» **EXERCISE PROMPT**
Line by line, retype the material exactly and leave each picture out.

» **THE DATA**
::::::::::

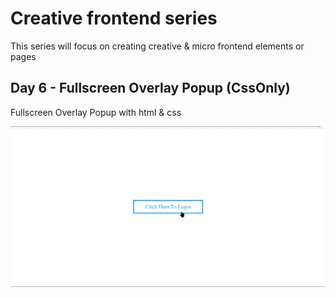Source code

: # Creative frontend series

This series will focus on creating creative & micro frontend elements or pages

## Day 6 - Fullscreen Overlay Popup (CssOnly)

Fullscreen Overlay Popup with html & css

![Test Image 3](/preview.gif)
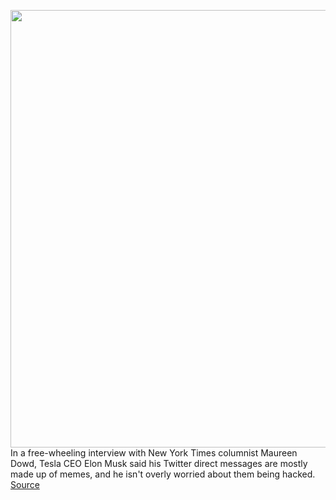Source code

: <img src='https://cdn.vox-cdn.com/thumbor/4rDBWtnZ7FDBL4fHNL-sLTAV8_k=/0x0:2040x1360/1200x800/filters:focal(857x517:1183x843)/cdn.vox-cdn.com/uploads/chorus_image/image/67108186/elon_musk_tesla_3036.0.jpg' width='700px' /><br/>
In a free-wheeling interview with New York Times columnist Maureen Dowd, Tesla CEO Elon Musk said his Twitter direct messages are mostly made up of memes, and he isn't overly worried about them being hacked.
<a href='https://www.theverge.com/2020/7/25/21338456/tesla-elon-musk-twitter-memes-spacex'> Source <a/>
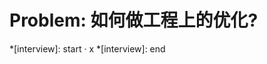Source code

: # Problem: 如何做工程上的优化?

*[interview]: start
·                                             x
*[interview]: end
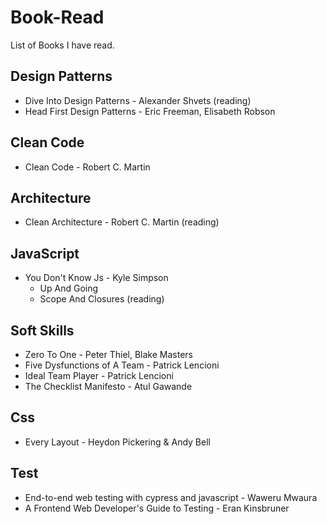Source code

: # Book-Read
List of Books I have read.

## Design Patterns
  - Dive Into Design Patterns - Alexander Shvets (reading)
  - Head First Design Patterns - Eric Freeman, Elisabeth Robson

## Clean Code
  - Clean Code - Robert C. Martin

## Architecture
  - Clean Architecture - Robert C. Martin (reading)

## JavaScript
  - You Don't Know Js - Kyle Simpson
    - Up And Going
    - Scope And Closures (reading)

## Soft Skills
  - Zero To One - Peter Thiel, Blake Masters
  - Five Dysfunctions of A Team - Patrick Lencioni
  - Ideal Team Player - Patrick Lencioni
  - The Checklist Manifesto - Atul Gawande

## Css
- Every Layout - Heydon Pickering & Andy Bell

## Test
- End-to-end web testing with cypress and javascript - Waweru Mwaura
- A Frontend Web Developer's Guide to Testing - Eran Kinsbruner
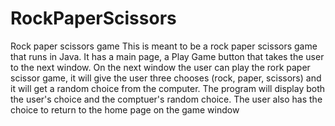 # RockPaperScissors
Rock paper scissors game
This is meant to be a rock paper scissors game that runs in Java. It has a main page, a Play Game button that takes the user to the next window. On the next window the user can play the rork paper scissor game, it will give the user three chooses (rock, paper, scissors) and it will get a random choice from the computer. The program will display both the user's choice and the comptuer's random choice. The user also has the choice to return to the home page on the game window
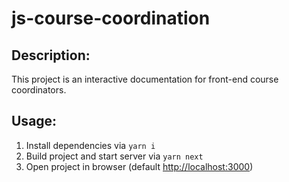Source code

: # js-course-coordination

## Description:

This project is an interactive documentation for front-end course coordinators.

## Usage:

1. Install dependencies via `yarn i`
2. Build project and start server via `yarn next`
3. Open project in browser (default [http://localhost:3000](http://localhost:3000))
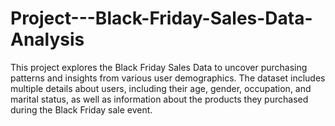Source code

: # Project---Black-Friday-Sales-Data-Analysis
This project explores the Black Friday Sales Data to uncover purchasing patterns and insights from various user demographics. The dataset includes multiple details about users, including their age, gender, occupation, and marital status, as well as information about the products they purchased during the Black Friday sale event.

::::::::::

» **SOLUTION FOR THIS TASK**
Source code

: # Creative frontend series

This series will focus on creating creative & micro frontend elements or pages

## Day 6 - Fullscreen Overlay Popup (CssOnly)

Fullscreen Overlay Popup with html & css

![Test Image 3](/preview.gif)
Source code

: <img src='https://cdn.vox-cdn.com/thumbor/4rDBWtnZ7FDBL4fHNL-sLTAV8_k=/0x0:2040x1360/1200x800/filters:focal(857x517:1183x843)/cdn.vox-cdn.com/uploads/chorus_image/image/67108186/elon_musk_tesla_3036.0.jpg' width='700px' /><br/>
In a free-wheeling interview with New York Times columnist Maureen Dowd, Tesla CEO Elon Musk said his Twitter direct messages are mostly made up of memes, and he isn't overly worried about them being hacked.
<a href='https://www.theverge.com/2020/7/25/21338456/tesla-elon-musk-twitter-memes-spacex'> Source <a/>
Source code

: # Problem: 如何做工程上的优化?

*[interview]: start
·                                             x
*[interview]: end
Source code

: # Book-Read
List of Books I have read.

## Design Patterns
  - Dive Into Design Patterns - Alexander Shvets (reading)
  - Head First Design Patterns - Eric Freeman, Elisabeth Robson

## Clean Code
  - Clean Code - Robert C. Martin

## Architecture
  - Clean Architecture - Robert C. Martin (reading)

## JavaScript
  - You Don't Know Js - Kyle Simpson
    - Up And Going
    - Scope And Closures (reading)

## Soft Skills
  - Zero To One - Peter Thiel, Blake Masters
  - Five Dysfunctions of A Team - Patrick Lencioni
  - Ideal Team Player - Patrick Lencioni
  - The Checklist Manifesto - Atul Gawande

## Css
- Every Layout - Heydon Pickering & Andy Bell

## Test
- End-to-end web testing with cypress and javascript - Waweru Mwaura
- A Frontend Web Developer's Guide to Testing - Eran Kinsbruner
 # RockPaperScissors
Rock paper scissors game
This is meant to be a rock paper scissors game that runs in Java. It has a main page, a Play Game button that takes the user to the next window. On the next window the user can play the rork paper scissor game, it will give the user three chooses (rock, paper, scissors) and it will get a random choice from the computer. The program will display both the user's choice and the comptuer's random choice. The user also has the choice to return to the home page on the game window
Source code

: # js-course-coordination

## Description:

This project is an interactive documentation for front-end course coordinators.

## Usage:

1. Install dependencies via `yarn i`
2. Build project and start server via `yarn next`
3. Open project in browser (default [http://localhost:3000](http://localhost:3000))
Source code

: # Project---Black-Friday-Sales-Data-Analysis
This project explores the Black Friday Sales Data to uncover purchasing patterns and insights from various user demographics. The dataset includes multiple details about users, including their age, gender, occupation, and marital status, as well as information about the products they purchased during the Black Friday sale event.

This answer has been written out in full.